Algumas pessoas me escreveram preocupadas com o Thio
Therezo, sobre como ele foi enrolado naquela história de embriaguez genética e
foi, sem o querer, usado para livrar a cara de um sujeito que em qualquer lugar
que não a República de Hygina teria sido considerado muito culpado. Mas, isso é
mais do que comum naquela república...
A bem da verdade, o Thio tentou, mesmo após o veredito do
juiz, reestabelecer a verdade de seus sérios estudos. Mas foi impedido, pois em
Hygina, só pode falar sobre questões legais quem tem o título reconhecido pela
OAH (Ordem dos Advogados de Hygina) e, mesmo assim, há estritas limitações a
respeito dos assuntos a serem tratados por cada um dos autorizados, pois a OAH
rankeia os seus associados e só os da categoria máxima, os supremos, é que
podem opinar sobre quaisquer questões que escolham, por exemplo. E nem precisam
ser respeitosos ou educados em suas manifestações, mas isso é assunto de outra
natureza.
O Thio, por sua vez, não tem seus títulos reconhecidos na
República de Hygina, nenhum deles, nem mesmo algum dos inúmeros títulos de doutor honoris causa que ele acumulou
mundão afora. Rara a universidade dos top 100 que não concedeu a ele um desses
títulos.
Mas, em Hygina, o processo de reconhecimento é bem
específico. A Constituição da República prevê que só a OAH pode autorizar
alguém, cidadão ou estrangeiro, a falar sobre assuntos jurídicos internos, sob
penas que vâo desde uma mera desqualificação pública até o esquartejamento
seletivo, passando por multas altíssimas.

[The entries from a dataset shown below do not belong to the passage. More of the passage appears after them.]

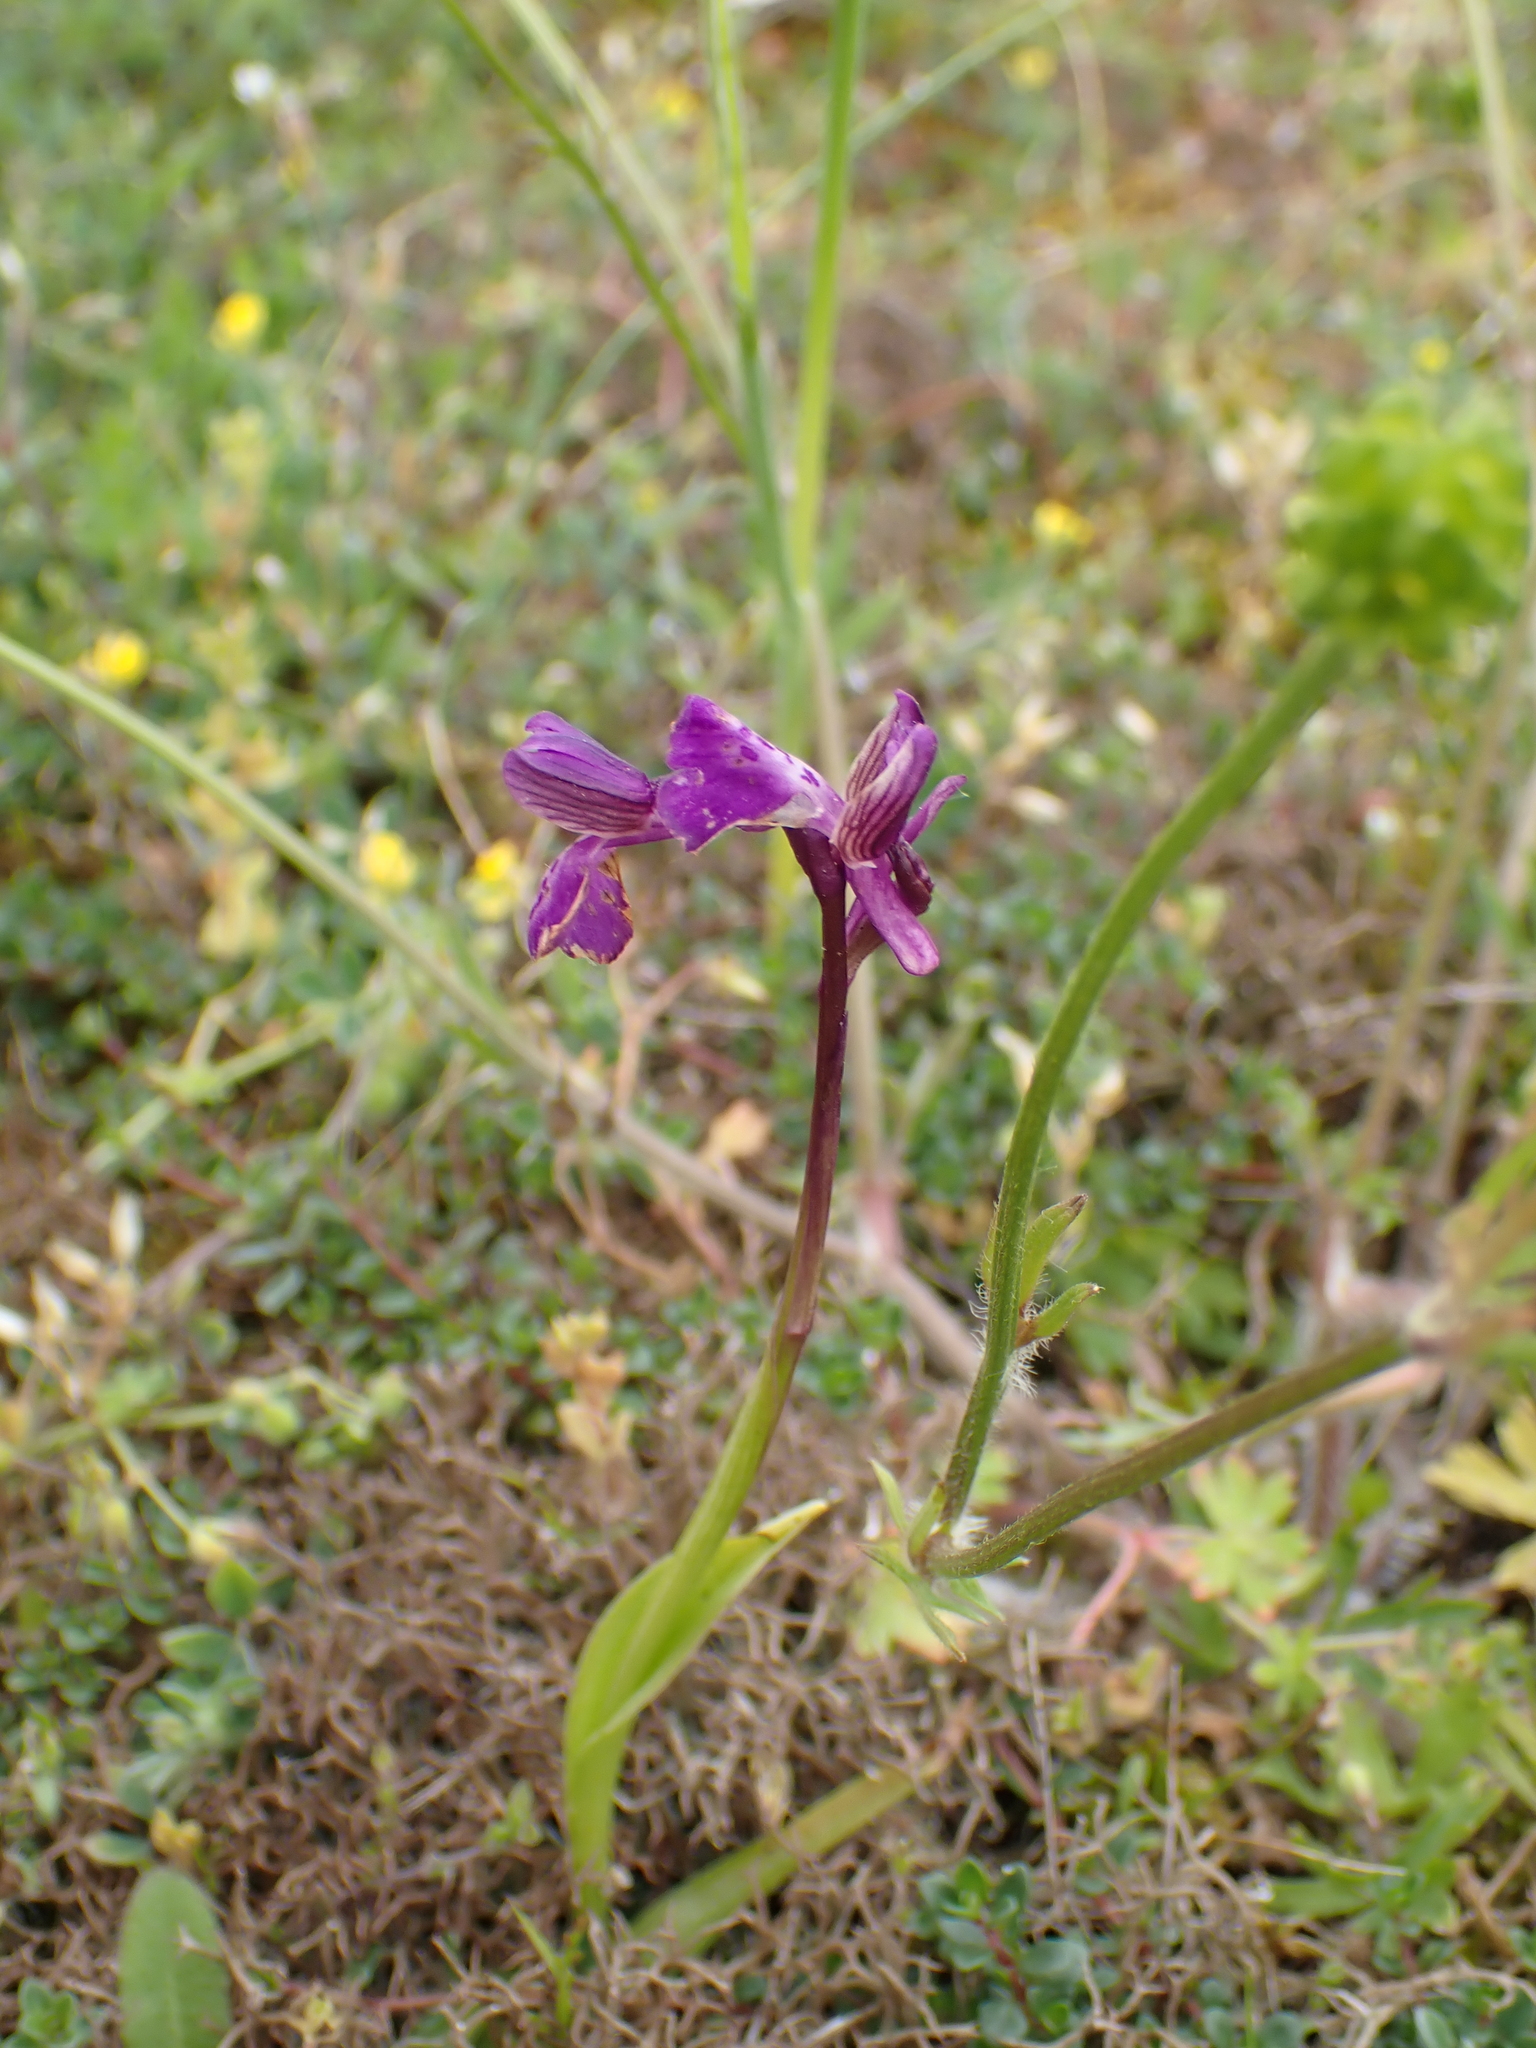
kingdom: Plantae
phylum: Tracheophyta
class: Liliopsida
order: Asparagales
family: Orchidaceae
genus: Anacamptis
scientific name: Anacamptis morio
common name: Green-winged orchid
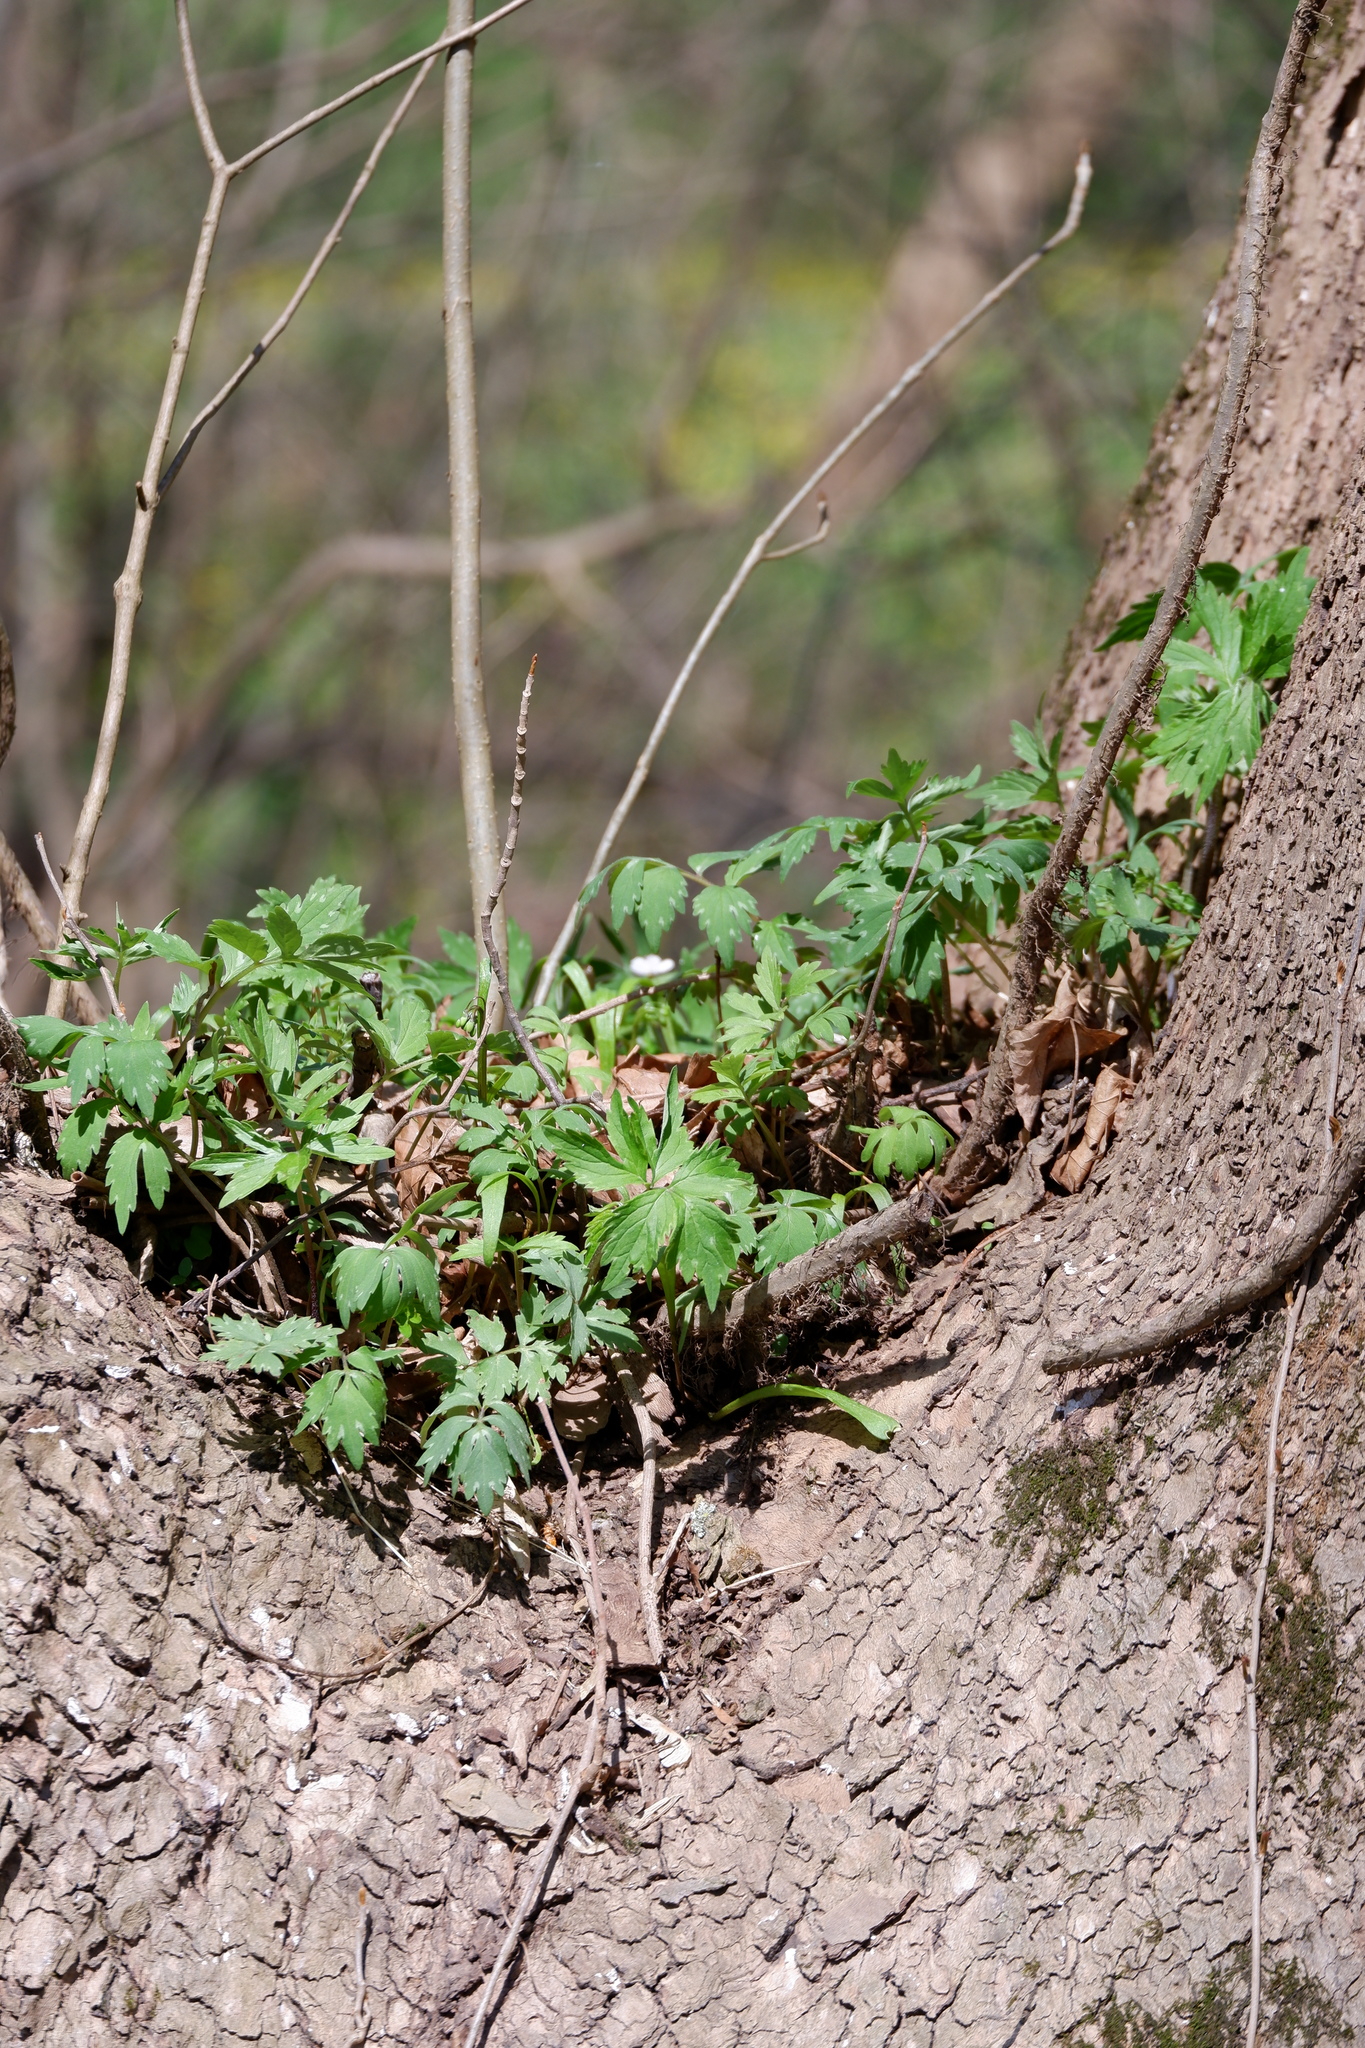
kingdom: Plantae
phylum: Tracheophyta
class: Magnoliopsida
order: Boraginales
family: Hydrophyllaceae
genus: Hydrophyllum
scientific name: Hydrophyllum virginianum
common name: Virginia waterleaf
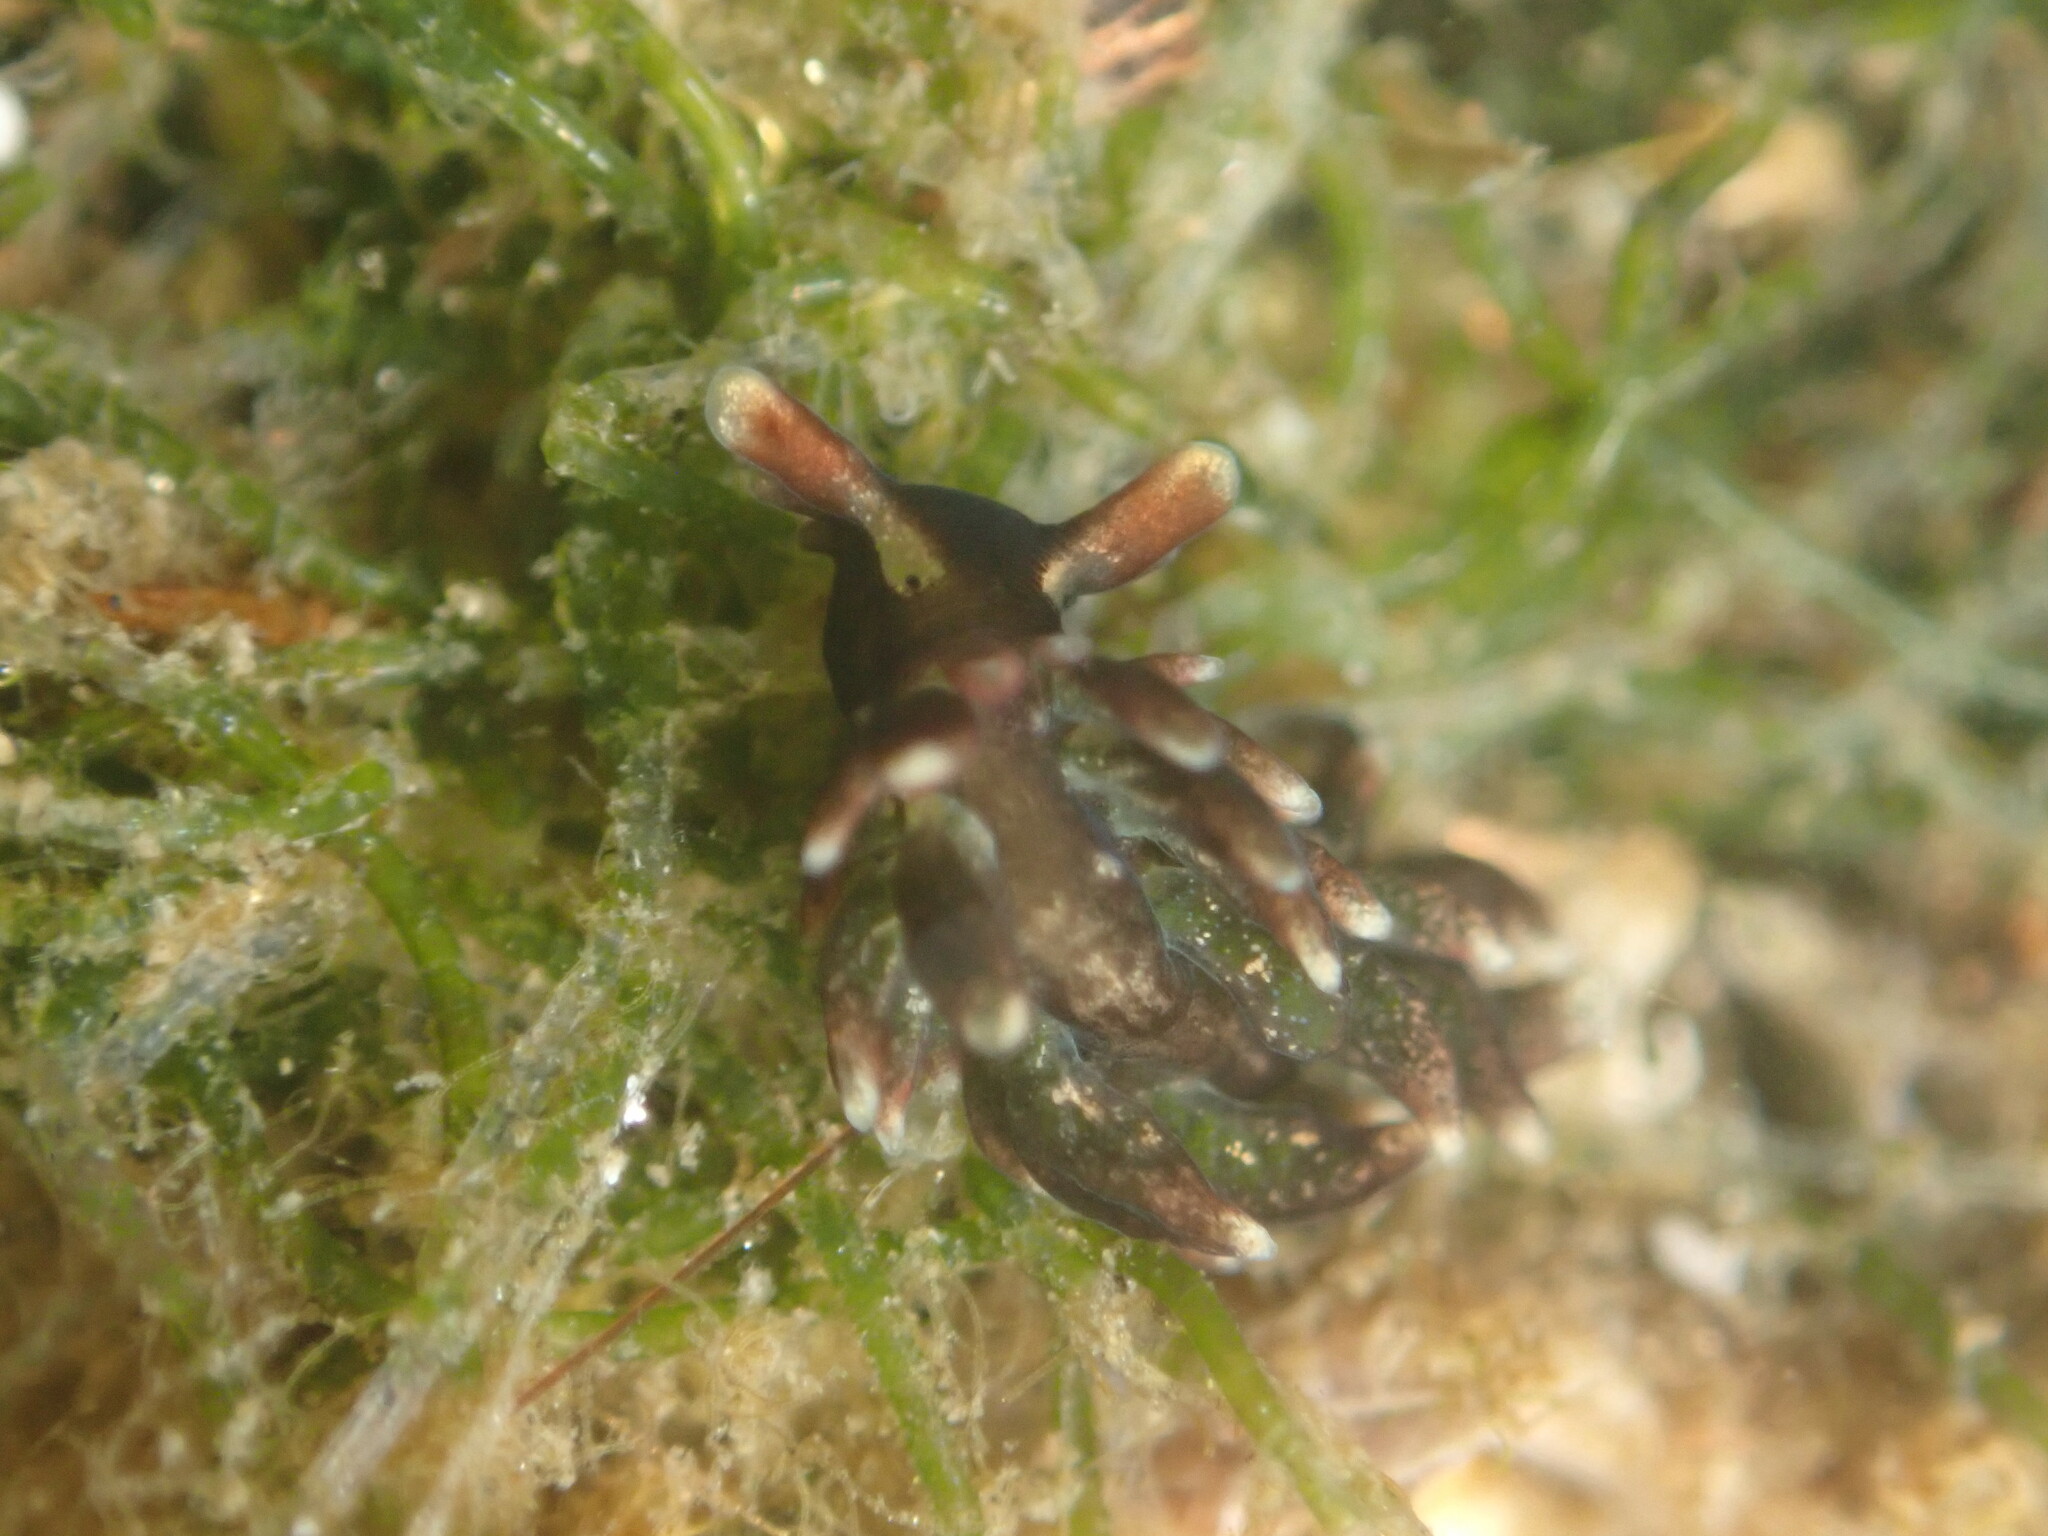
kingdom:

Nessa direção, a OAH, tendo em mente o seu espírito
republicano e a singular democracia que cerca a todos os seus habitantes,
estabeleceu que qualquer cidadão pode entrar com um requerimento solicitando
uma concessão de livre palavra. Feito
o pedido, a OAH, então, por meio de sua Comissão
de Ética e Assuntos Correlatos, analisa-o em todos os seus aspectos legais
e morais, deferindo-o ou não. A lei é clara: se essa comissão não emitir um
parecer em 60 dias, o pedido é deferido automaticamente. Tal salvaguarda existe
para não permitir que abusos aconteçam, os hygienistas são muito sérios a
respeito disso. No entanto, o conselho de supremos da OAH permite, a partir de
uma justificativa detalhada, prorrogar de forma absolutamente extraordinária,
esse prazo.
Consta que o pedido do Thio Therezo deu entrada na OAH
cerca de 17 anos atrás.
Mas o ponto por trás disso, na realidade, é que o Thio
escreveu um dia um tratado sobre a Constituição da República de Hygina.
Primeiro texto escrito sob a égide da filosofia hygienista, essa constituição
trouxe pérolas de fazer inveja aos inúmeros reinos que a cercavam, em vista de
sua dubiedade. E, é claro, o Thio não perdeu a oportunidade de fazer um estudo
acadêmico, em dois volumes, que versou não só sobre essa filosofia propriamente
dita como também sobre como ela se refletiu no arcabouço buro-legislativo da
famosa República.
Nada mais apropriado para se entender isso que mencionar uma
significativa frase constante na obra magna do mentor supremo da filosofia hygienista.
Nessa monumental obra do pensamento humano (que traz o enigmático título de Manual de Sobrevivência), ele estabeleceu
que “... os fazedores de leis devem se preocupar primariamente com dois
aspectos: garantir o pleno emprego aos interpretadores da legislação e a ampla
e inquestionável liberdade aos aplicadores da mesma...” Só assim, ele garantia,
a paz, a pureza de espírito e as mãos limpas poderiam prevalecer na justa e
harmoniosa sociedade em que viviam.
Para a alegria dos pareceristas jurídicos, essa
Constituição seguiu à risca os elevados ensinamentos do mentor supremo e, nela,
abundam múltiplas e dúbias interpretações nas entrelinhas e nas entreletras.
Nesse arcabouço de milhares de páginas, nem o ponto é um ponto realmente,
quanto mais as vírgulas, essas sempre tem uma conveniente interpretação a
depender dos envolvidos e do momento.
Diga-se de passagem que foi por conta desse estudo feito
pelo Thio, que ganhou uma merecida repercussão internacional e pelo qual a ele
foram concedidos a maior parte de seus títulos de honoris causa em Direito, que foi editada, em caráter de urgência,
uma PEC criando a OAH e dando-lhe as atribuições acima mencionadas.
O Thio, por vezes, olha em direção à Hygina de nossa
varanda e fica pensativo. Mas, discreto como ele é, não nos permite
compartilhar suas inquietações desses momentos.